▶ EXERCISE
Leave every picture out and return the rest of the listing verbatim.

(Beginning of SUPPLIED ENTRIES)

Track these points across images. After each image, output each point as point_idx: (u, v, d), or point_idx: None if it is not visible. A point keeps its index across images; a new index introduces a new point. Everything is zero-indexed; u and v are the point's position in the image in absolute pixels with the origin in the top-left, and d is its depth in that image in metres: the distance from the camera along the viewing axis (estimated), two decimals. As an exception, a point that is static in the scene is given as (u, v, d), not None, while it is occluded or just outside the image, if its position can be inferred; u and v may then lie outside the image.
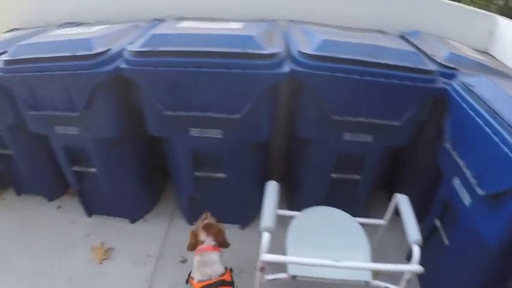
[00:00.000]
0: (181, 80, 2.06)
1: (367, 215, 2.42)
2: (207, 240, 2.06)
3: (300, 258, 1.78)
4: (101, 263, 2.75)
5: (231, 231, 2.73)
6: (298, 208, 2.25)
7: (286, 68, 1.98)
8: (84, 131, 2.49)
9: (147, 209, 3.14)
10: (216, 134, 2.28)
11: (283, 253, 1.92)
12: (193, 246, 2.10)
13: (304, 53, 1.98)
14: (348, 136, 2.27)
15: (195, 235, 2.11)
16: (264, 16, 2.61)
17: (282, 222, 2.05)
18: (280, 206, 2.09)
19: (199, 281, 1.96)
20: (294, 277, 1.87)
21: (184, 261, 2.65)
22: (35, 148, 3.05)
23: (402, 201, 1.97)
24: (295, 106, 2.35)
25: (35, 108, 2.46)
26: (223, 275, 1.98)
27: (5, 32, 3.28)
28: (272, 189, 1.99)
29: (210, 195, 2.64)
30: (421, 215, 1.95)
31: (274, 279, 1.92)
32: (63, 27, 2.96)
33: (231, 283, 2.02)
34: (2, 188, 3.59)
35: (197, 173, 2.56)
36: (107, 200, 2.97)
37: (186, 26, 2.31)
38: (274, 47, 2.03)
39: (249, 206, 2.78)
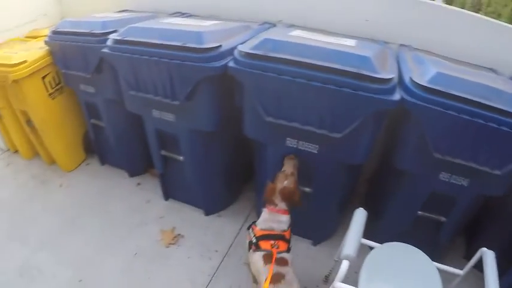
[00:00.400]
0: (288, 90, 2.00)
1: (442, 258, 2.28)
2: (280, 204, 2.09)
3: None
4: (167, 247, 2.80)
5: (302, 246, 2.71)
6: (375, 237, 2.14)
7: (397, 95, 1.86)
8: (180, 120, 2.52)
9: (224, 205, 3.14)
10: (312, 148, 2.21)
11: (352, 280, 1.83)
12: (269, 196, 2.12)
13: (417, 83, 1.85)
14: (443, 176, 2.11)
15: (271, 193, 2.11)
16: (375, 36, 2.50)
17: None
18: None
19: (262, 229, 2.06)
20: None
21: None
22: (127, 125, 3.17)
23: (488, 258, 1.80)
24: (396, 135, 2.22)
25: (136, 89, 2.53)
26: (285, 231, 2.05)
27: (117, 11, 3.42)
28: (359, 218, 1.91)
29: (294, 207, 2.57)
30: (499, 270, 1.79)
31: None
32: (174, 16, 3.02)
33: (289, 241, 2.06)
34: (89, 155, 3.80)
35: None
36: (187, 188, 3.00)
37: (299, 35, 2.24)
38: (388, 72, 1.91)
39: (326, 224, 2.72)
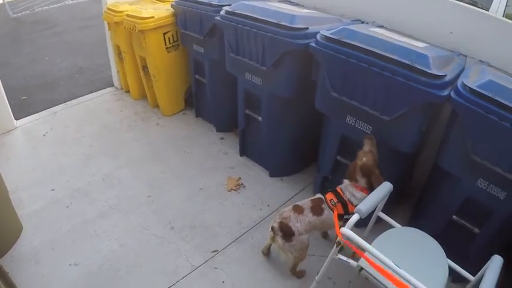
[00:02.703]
0: (352, 71, 2.33)
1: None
2: (361, 181, 2.34)
3: (375, 251, 1.81)
4: (228, 191, 3.30)
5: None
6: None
7: (445, 92, 2.07)
8: (264, 84, 3.01)
9: (287, 172, 3.50)
10: (366, 128, 2.50)
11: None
12: (350, 176, 2.38)
13: (466, 84, 2.04)
14: (481, 183, 2.15)
15: (354, 168, 2.36)
16: (456, 49, 2.68)
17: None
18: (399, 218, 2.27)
19: (339, 187, 2.40)
20: (360, 269, 1.97)
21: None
22: (223, 85, 3.74)
23: (495, 263, 1.81)
24: (444, 135, 2.39)
25: (235, 53, 3.08)
26: (351, 204, 2.31)
27: None
28: (384, 188, 2.13)
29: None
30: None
31: (342, 261, 2.07)
32: (281, 2, 3.50)
33: (346, 213, 2.31)
34: (187, 107, 4.50)
35: (338, 157, 2.82)
36: (259, 149, 3.50)
37: (377, 31, 2.55)
38: (442, 71, 2.12)
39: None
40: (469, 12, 2.71)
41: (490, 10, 5.21)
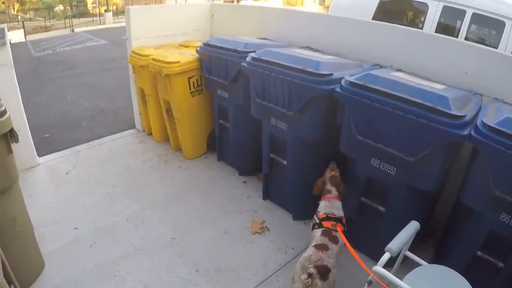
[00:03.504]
0: (377, 115, 2.55)
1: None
2: (333, 190, 2.83)
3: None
4: (253, 234, 3.47)
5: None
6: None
7: (465, 131, 2.28)
8: (290, 128, 3.24)
9: (311, 215, 3.53)
10: (390, 170, 2.70)
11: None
12: (319, 191, 2.92)
13: (485, 123, 2.25)
14: (504, 217, 2.30)
15: (323, 183, 2.91)
16: (472, 88, 2.92)
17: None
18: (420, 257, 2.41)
19: (325, 213, 2.70)
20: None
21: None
22: (247, 130, 3.98)
23: None
24: (466, 171, 2.56)
25: (261, 98, 3.34)
26: (342, 217, 2.70)
27: (258, 38, 4.41)
28: (411, 227, 2.29)
29: (367, 223, 3.04)
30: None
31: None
32: (303, 48, 3.80)
33: (344, 226, 2.67)
34: (209, 151, 4.77)
35: (363, 199, 3.00)
36: (283, 191, 3.70)
37: (397, 75, 2.82)
38: (462, 112, 2.34)
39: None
40: (482, 52, 3.04)
41: (498, 47, 5.56)
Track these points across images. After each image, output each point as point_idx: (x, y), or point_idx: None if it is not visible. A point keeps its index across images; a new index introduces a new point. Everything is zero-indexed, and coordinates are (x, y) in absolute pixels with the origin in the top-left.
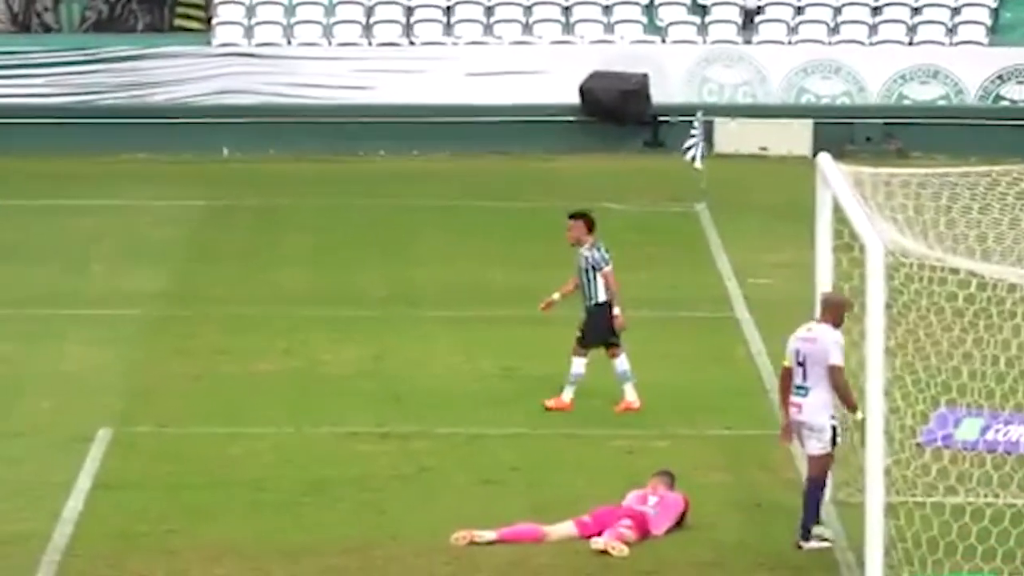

(End of SUPPLIED ENTRIES)

▶ TASK RESULT
Track these points across images. After each image, output each point as point_idx: (u, v, d), or point_idx: None if it is not visible. A point keeps its index across images; a new index introduces a new point. Everything is zero-indexed; u and v are the point's position in the image in absolute pixels with the origin in the top-left, and d is its depth in that image in metres: the distance from the camera along the viewing axis (estimated), two decimals. As an exception, a point that is static in the scene is given as (u, v, d), not None, while it is occluded or just outside the image, if its position can be inferred; u and v may then lie outside the image.
[00:00.000]
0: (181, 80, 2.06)
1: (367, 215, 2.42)
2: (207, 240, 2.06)
3: (300, 258, 1.78)
4: (101, 263, 2.75)
5: (231, 231, 2.73)
6: (298, 208, 2.25)
7: (286, 68, 1.98)
8: (84, 131, 2.49)
9: (147, 209, 3.14)
10: (216, 134, 2.28)
11: (283, 253, 1.92)
12: (193, 246, 2.10)
13: (304, 53, 1.98)
14: (348, 136, 2.27)
15: (195, 235, 2.11)
16: (264, 16, 2.61)
17: (282, 222, 2.05)
18: (280, 206, 2.09)
19: (199, 281, 1.96)
20: (294, 277, 1.87)
21: (184, 261, 2.65)
22: (35, 148, 3.05)
23: (402, 201, 1.97)
24: (295, 106, 2.35)
25: (35, 108, 2.46)
26: (223, 275, 1.98)
27: (5, 32, 3.28)
28: (272, 189, 1.99)
29: (210, 195, 2.64)
30: (421, 215, 1.95)
31: (274, 279, 1.92)
32: (63, 27, 2.96)
33: (231, 283, 2.02)
34: (2, 188, 3.59)
35: (197, 173, 2.56)
36: (107, 200, 2.97)
37: (186, 26, 2.31)
38: (274, 47, 2.03)
39: (249, 206, 2.78)
[00:00.400]
0: (288, 90, 2.00)
1: (442, 258, 2.28)
2: (280, 204, 2.09)
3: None
4: (167, 247, 2.80)
5: (302, 246, 2.71)
6: (375, 237, 2.14)
7: (397, 95, 1.86)
8: (180, 120, 2.52)
9: (224, 205, 3.14)
10: (312, 148, 2.21)
11: (352, 280, 1.83)
12: (269, 196, 2.12)
13: (417, 83, 1.85)
14: (443, 176, 2.11)
15: (271, 193, 2.11)
16: (375, 36, 2.50)
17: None
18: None
19: (262, 229, 2.06)
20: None
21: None
22: (127, 125, 3.17)
23: (488, 258, 1.80)
24: (396, 135, 2.22)
25: (136, 89, 2.53)
26: (285, 231, 2.05)
27: (117, 11, 3.42)
28: (359, 218, 1.91)
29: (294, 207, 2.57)
30: (499, 270, 1.79)
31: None
32: (174, 16, 3.02)
33: (289, 241, 2.06)
34: (89, 155, 3.80)
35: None
36: (187, 188, 3.00)
37: (299, 35, 2.24)
38: (388, 72, 1.91)
39: (326, 224, 2.72)
[00:02.703]
0: (352, 71, 2.33)
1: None
2: (361, 181, 2.34)
3: (375, 251, 1.81)
4: (228, 191, 3.30)
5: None
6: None
7: (445, 92, 2.07)
8: (264, 84, 3.01)
9: (287, 172, 3.50)
10: (366, 128, 2.50)
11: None
12: (350, 176, 2.38)
13: (466, 84, 2.04)
14: (481, 183, 2.15)
15: (354, 168, 2.36)
16: (456, 49, 2.68)
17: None
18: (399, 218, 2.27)
19: (339, 187, 2.40)
20: (360, 269, 1.97)
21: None
22: (223, 85, 3.74)
23: (495, 263, 1.81)
24: (444, 135, 2.39)
25: (235, 53, 3.08)
26: (351, 204, 2.31)
27: None
28: (384, 188, 2.13)
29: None
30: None
31: (342, 261, 2.07)
32: (281, 2, 3.50)
33: (346, 213, 2.31)
34: (187, 107, 4.50)
35: (338, 157, 2.82)
36: (259, 149, 3.50)
37: (377, 31, 2.55)
38: (442, 71, 2.12)
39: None
40: (469, 12, 2.71)
41: (490, 10, 5.21)
[00:03.504]
0: (377, 115, 2.55)
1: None
2: (333, 190, 2.83)
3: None
4: (253, 234, 3.47)
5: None
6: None
7: (465, 131, 2.28)
8: (290, 128, 3.24)
9: (311, 215, 3.53)
10: (390, 170, 2.70)
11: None
12: (319, 191, 2.92)
13: (485, 123, 2.25)
14: (504, 217, 2.30)
15: (323, 183, 2.91)
16: (472, 88, 2.92)
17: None
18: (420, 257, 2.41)
19: (325, 213, 2.70)
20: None
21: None
22: (247, 130, 3.98)
23: None
24: (466, 171, 2.56)
25: (261, 98, 3.34)
26: (342, 217, 2.70)
27: (258, 38, 4.41)
28: (411, 227, 2.29)
29: (367, 223, 3.04)
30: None
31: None
32: (303, 48, 3.80)
33: (344, 226, 2.67)
34: (209, 151, 4.77)
35: (363, 199, 3.00)
36: (283, 191, 3.70)
37: (397, 75, 2.82)
38: (462, 112, 2.34)
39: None
40: (482, 52, 3.04)
41: (498, 47, 5.56)
Track these points across images. After each image, output each point as point_idx: (x, y), or point_idx: None if it is not visible. A point keeps its index across images; a new index introduces a new point. Everything is zero-indexed, and coordinates are (x, y) in absolute pixels with the origin in the top-left.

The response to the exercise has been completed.